=== Exercise directions ===
Scan the entries below and extract each line with the word "Kota" in it.

#####

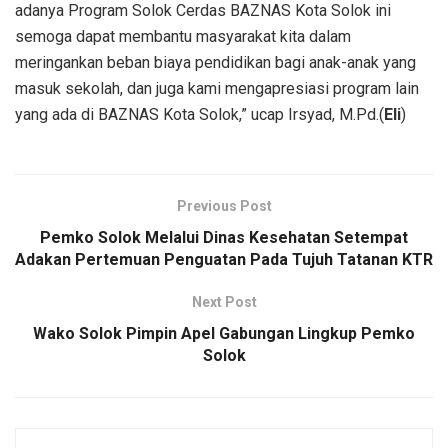
adanya Program Solok Cerdas BAZNAS Kota Solok ini
semoga dapat membantu masyarakat kita dalam
meringankan beban biaya pendidikan bagi anak-anak yang
masuk sekolah, dan juga kami mengapresiasi program lain
yang ada di BAZNAS Kota Solok,” ucap Irsyad, M.Pd.(
Eli
)
Previous Post
Pemko Solok Melalui Dinas Kesehatan Setempat
Adakan Pertemuan Penguatan Pada Tujuh Tatanan KTR
Next Post
Wako Solok Pimpin Apel Gabungan Lingkup Pemko
Solok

#####

=== Exercise result ===
adanya Program Solok Cerdas BAZNAS Kota Solok ini
yang ada di BAZNAS Kota Solok,” ucap Irsyad, M.Pd.(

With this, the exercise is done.